The genetic risk factors for both type 1 and type 2 diabetes are being identified and the etiologic pathways are being dissected. Currently, there are at least 10 genes that appear to influence risk of type 1 diabetes (31) and 18 of type 2 diabetes (32), yet much needs to be done to further understand how, in a pathophysiological sense, variation in each of the genes modifies risk, how we can predict who is at risk, and how we can intervene to reduce the risk to an individual. Three specific areas of future research are easily identified. First, and as noted in the current article, the pathway from gene to clinical outcome (diabetes) goes through protein products that are “intermediate”—quantitative phenotypes that are closer to the functional defect.
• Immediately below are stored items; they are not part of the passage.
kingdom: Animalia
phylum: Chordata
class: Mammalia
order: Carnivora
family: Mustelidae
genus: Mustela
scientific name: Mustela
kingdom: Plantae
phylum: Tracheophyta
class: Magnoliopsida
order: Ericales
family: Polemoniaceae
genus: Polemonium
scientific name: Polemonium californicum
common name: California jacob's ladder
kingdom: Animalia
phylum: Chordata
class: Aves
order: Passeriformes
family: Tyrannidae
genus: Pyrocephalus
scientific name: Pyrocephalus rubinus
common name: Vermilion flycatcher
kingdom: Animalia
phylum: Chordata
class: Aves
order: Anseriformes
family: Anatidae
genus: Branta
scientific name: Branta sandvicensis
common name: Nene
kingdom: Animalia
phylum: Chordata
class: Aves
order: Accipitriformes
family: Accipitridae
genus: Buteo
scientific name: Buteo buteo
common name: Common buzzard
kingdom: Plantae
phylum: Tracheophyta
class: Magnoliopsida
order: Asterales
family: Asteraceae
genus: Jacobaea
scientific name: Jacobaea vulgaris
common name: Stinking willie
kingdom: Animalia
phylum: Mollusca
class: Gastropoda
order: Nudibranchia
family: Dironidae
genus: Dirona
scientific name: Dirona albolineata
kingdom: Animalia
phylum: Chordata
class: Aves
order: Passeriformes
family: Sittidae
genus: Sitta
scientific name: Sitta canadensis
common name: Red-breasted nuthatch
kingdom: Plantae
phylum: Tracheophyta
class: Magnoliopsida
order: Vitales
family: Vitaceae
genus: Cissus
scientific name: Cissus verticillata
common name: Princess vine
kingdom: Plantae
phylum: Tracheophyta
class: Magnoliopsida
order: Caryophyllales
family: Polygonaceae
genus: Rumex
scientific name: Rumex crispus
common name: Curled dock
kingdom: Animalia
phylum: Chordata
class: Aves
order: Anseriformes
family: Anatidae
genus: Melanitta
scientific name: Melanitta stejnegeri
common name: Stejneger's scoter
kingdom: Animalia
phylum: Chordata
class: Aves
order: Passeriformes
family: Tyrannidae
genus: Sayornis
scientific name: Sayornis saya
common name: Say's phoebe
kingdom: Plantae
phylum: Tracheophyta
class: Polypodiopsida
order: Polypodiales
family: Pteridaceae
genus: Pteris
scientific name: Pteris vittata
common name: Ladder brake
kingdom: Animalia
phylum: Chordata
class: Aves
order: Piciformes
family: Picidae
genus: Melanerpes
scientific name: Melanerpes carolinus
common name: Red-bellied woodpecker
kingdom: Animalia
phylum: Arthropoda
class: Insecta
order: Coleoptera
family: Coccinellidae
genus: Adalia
Examination of these diabetes-related quantitative traits may provide important insight into the disease risk transition from normal glucose tolerance to type 2 diabetes. Second, resequencing of coding regions can offer an efficient way to focus the search for causal variants. It is estimated that coding regions make up ∼1% of the genome sequence, yet likely contain a much larger fraction of all causal variants. Studies that are limited to coding regions, however, will not identify regulatory variants that influence disease. Third, evolutionary conservation across relevant species can provide a means to identify functional sites in the human genome. Evolutionary analysis of sequence data suggests that altering sequence in regulatory regions may be as deleterious as altering sequence in coding regions. These future areas of research will need to be integrated with the ongoing epidemiologic studies that identify the important modifiable risk factors that interact with the host genotype. Using these current and future approaches to understanding the human genome, the potential to modify the current, almost inexorable, natural history of genetic risk, through quantitative trait (intermediate phenotype) abnormalities leading to clinical diabetes and its complications, is becoming more realistic. Understanding the pathophysiological mechanisms that these genes identify should hopefully lead to significant advances in the next decade. Thus, further identification of genes for diabetes and its complications will provide better understanding of etiopathogenesis and clear delineation of targets for intervention.